Collected data
——

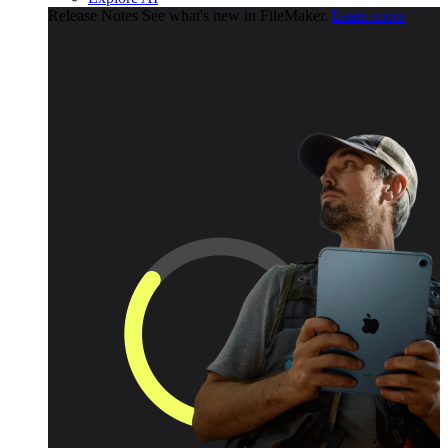
Release Notes
See what's new in FileMaker.
Learn more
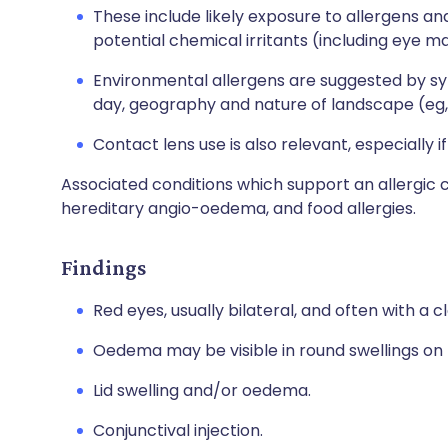
These include likely exposure to allergens and
potential chemical irritants (including eye m
Environmental allergens are suggested by sy
day, geography and nature of landscape (eg, 
Contact lens use is also relevant, especially i
Associated conditions which support an allergic c
hereditary angio-oedema, and food allergies.
Findings
Red eyes, usually bilateral, and often with a 
Oedema may be visible in round swellings on t
Lid swelling and/or oedema.
Conjunctival injection.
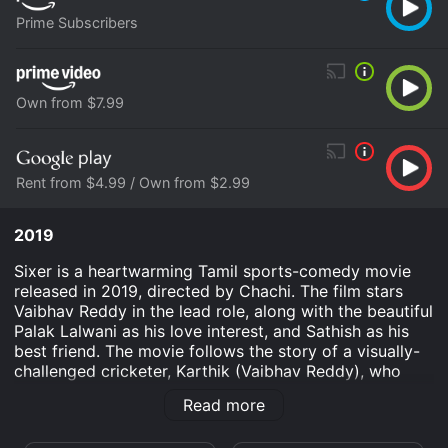
Prime Subscribers
Own from $7.99
Rent from $4.99 / Own from $2.99
2019
Sixer is a heartwarming Tamil sports-comedy movie
released in 2019, directed by Chachi. The film stars
Vaibhav Reddy in the lead role, along with the beautiful
Palak Lalwani as his love interest, and Sathish as his
best friend. The movie follows the story of a visually-
challenged cricketer, Karthik (Vaibhav Reddy), who
aspires to play for the national cricket team. Despite
Read more
his disability and several setbacks, Karthik's passion
for the sport never dies.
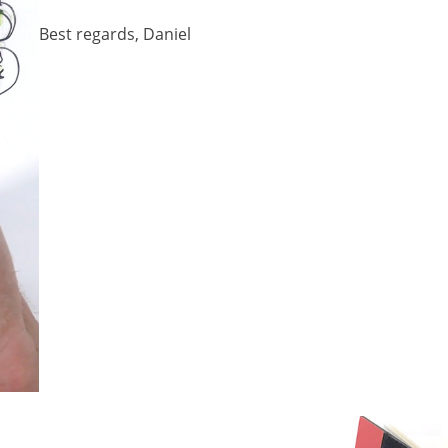
Best regards, Daniel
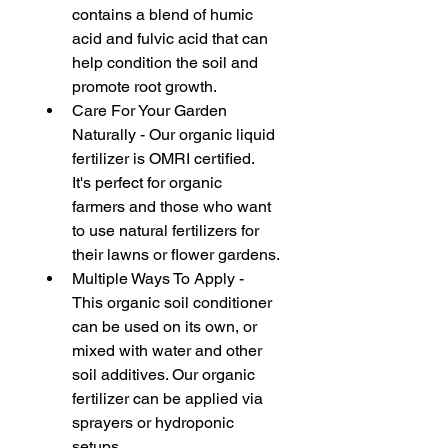
contains a blend of humic 
acid and fulvic acid that can 
help condition the soil and 
promote root growth.
Care For Your Garden 
Naturally - Our organic liquid 
fertilizer is OMRI certified. 
It's perfect for organic 
farmers and those who want 
to use natural fertilizers for 
their lawns or flower gardens.
Multiple Ways To Apply - 
This organic soil conditioner 
can be used on its own, or 
mixed with water and other 
soil additives. Our organic 
fertilizer can be applied via 
sprayers or hydroponic 
setups.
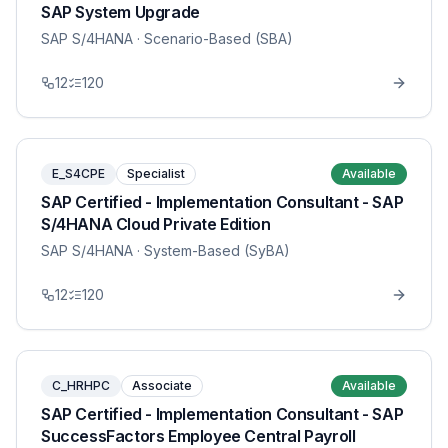
SAP System Upgrade
SAP S/4HANA
· Scenario-Based (SBA)
12
120
E_S4CPE
Specialist
Available
SAP Certified - Implementation Consultant - SAP
S/4HANA Cloud Private Edition
SAP S/4HANA
· System-Based (SyBA)
12
120
C_HRHPC
Associate
Available
SAP Certified - Implementation Consultant - SAP
SuccessFactors Employee Central Payroll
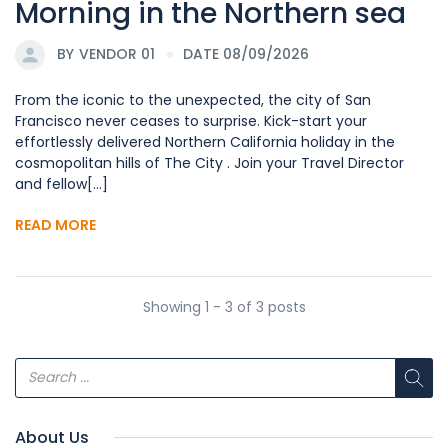
Morning in the Northern sea
BY
VENDOR 01
DATE 08/09/2026
From the iconic to the unexpected, the city of San
Francisco never ceases to surprise. Kick-start your
effortlessly delivered Northern California holiday in the
cosmopolitan hills of The City . Join your Travel Director
and fellow[...]
READ MORE
Showing 1 - 3 of 3 posts
About Us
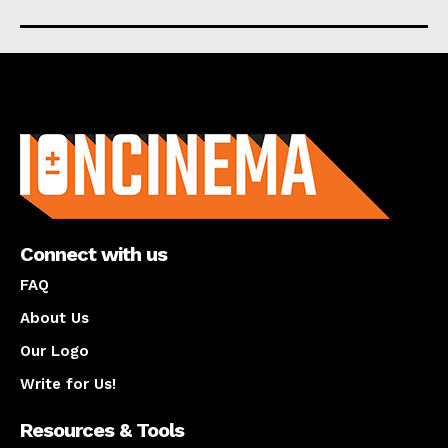
About us
Connect with us
FAQ
About Us
Our Logo
Write for Us!
Resources & Tools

——

» Exercise details: What you write must match, line for line, the records from the line containing "Showing 1 - 3 of 3 posts" through the last line, with every picture left out.

» Expected answer:
Showing 1 - 3 of 3 posts
About Us
About us
Connect with us
FAQ
About Us
Our Logo
Write for Us!
Resources & Tools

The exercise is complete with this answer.